Still, because Caleb regrets forcing Falkland to confess, identifies with his persecutor, and rejects all his own rebellious actions, both endings of the novel tend to undermine Godwin’s revolutionary argument. Yet the reader, presumably, is not meant to identify with either Caleb or Falkland. She or he, having been alerted to the injustice of “things as they are,” is expected to read critically and participate in the revolutionary spirit of the novel. In this reading, the novel testifies to the notion that an individual can be defeated, but not an idea: “a rhizome may be broken, shattered at a given spot, but it will start up again on one of its old lines, or on new lines.”[29] Taking Deleuze and Guattari’s concepts in mind, the published ending is less problematic and can be instead read as one more iteration of the effects tyranny and one more call for resistance.

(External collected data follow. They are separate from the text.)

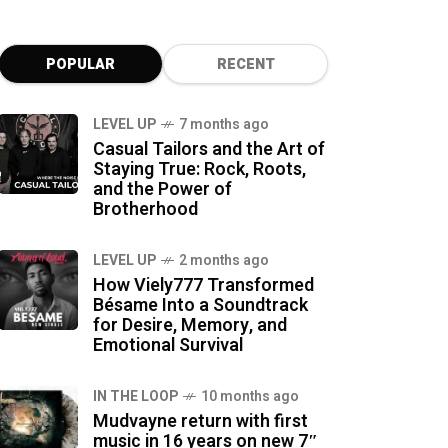
POPULAR
RECENT
LEVEL UP
7 months ago
Casual Tailors and the Art of
Staying True: Rock, Roots,
and the Power of
Brotherhood
LEVEL UP
2 months ago
How Viely777 Transformed
Bésame Into a Soundtrack
for Desire, Memory, and
Emotional Survival
IN THE LOOP
10 months ago
Mudvayne return with first
music in 16 years on new 7″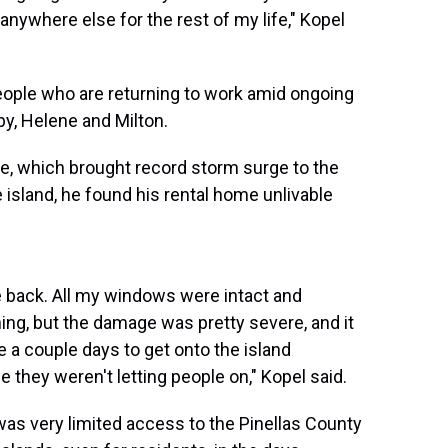
e anywhere else for the rest of my life," Kopel
people who are returning to work amid ongoing
y, Helene and Milton.
e, which brought record storm surge to the
island, he found his rental home unlivable
 back. All my windows were intact and
ing, but the damage was pretty severe, and it
 a couple days to get onto the island
 they weren't letting people on," Kopel said.
as very limited access to the Pinellas County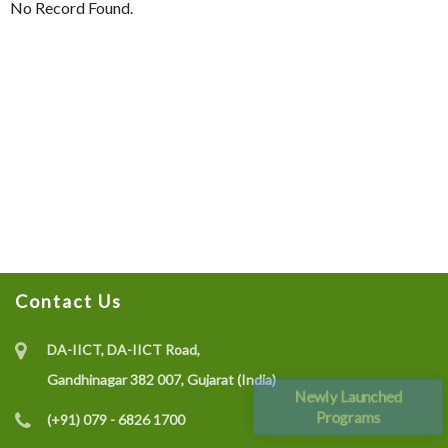
No Record Found.
Contact Us
DA-IICT, DA-IICT Road,
Gandhinagar 382 007, Gujarat (India)
Newly Launched
Programs
(+91) 079 - 6826 1700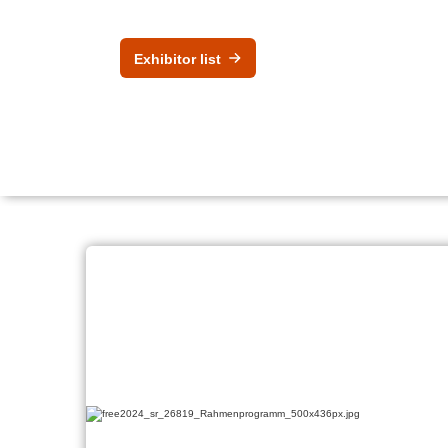
Exhibitor list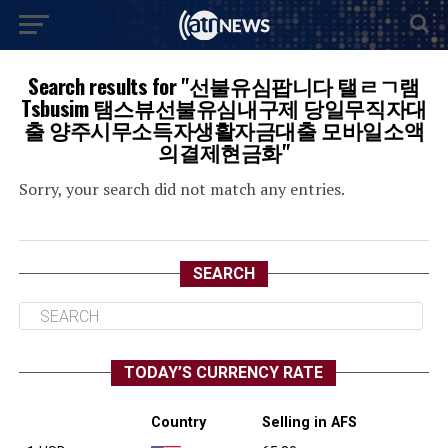
Search results for "선불유심팝니다 탤ㄹㄱ램
Tsbusim 탬스뷰선불유심내구제 당일무직자대
출 양주시무소득자생활자금대출 모바일소액
의결제현금화"
Sorry, your search did not match any entries.
SEARCH
TODAY’S CURRENCY RATE
Country
Selling in AFS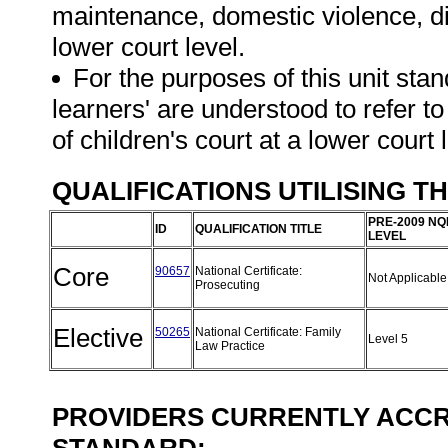
maintenance, domestic violence, di
lower court level.
For the purposes of this unit stan
learners' are understood to refer to
of children's court at a lower court 
QUALIFICATIONS UTILISING T
PRE-2009 NQ
ID
QUALIFICATION TITLE
LEVEL
Core
90657
National Certificate:
Not Applicabl
Prosecuting
Elective
50265
National Certificate: Family
Level 5
Law Practice
PROVIDERS CURRENTLY ACCRE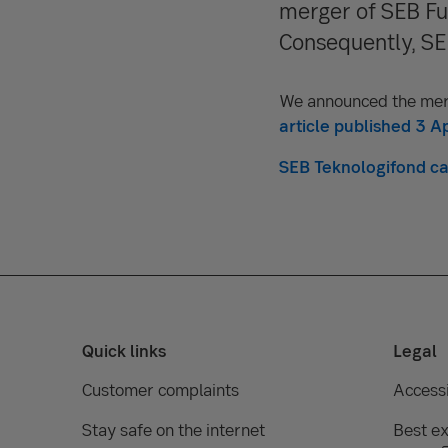
merger of SEB Fu
Consequently, SEB
We announced the mer
article published 3 Ap
SEB Teknologifond can
Quick links
Legal
Customer complaints
Accessi
Stay safe on the internet
Best ex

On the level of plot, though, St. Leon and Caleb Williams do not favour the man who leaves society, nor are the heroes’ commitments to justice fulfilled. And so Godwin presents the reader with a difficult challenge: we must see the causes and effects of tyranny, but must not distance ourselves wholly from the social conditions that can produce injustice. St. Leon vacillates in his commitment to family, and Caleb’s loves of truth and of his master are incompatible—tensions that ultimately render both protagonists powerless. Over the course of their wanderings, however, both demonstrate certain loci of subversion: most importantly, the power of commerce to permeate various institutions. It remains unclear whether Godwin faults St. Leon and Caleb Williams more for their violation of social order, or for their lack of nerve in doing so.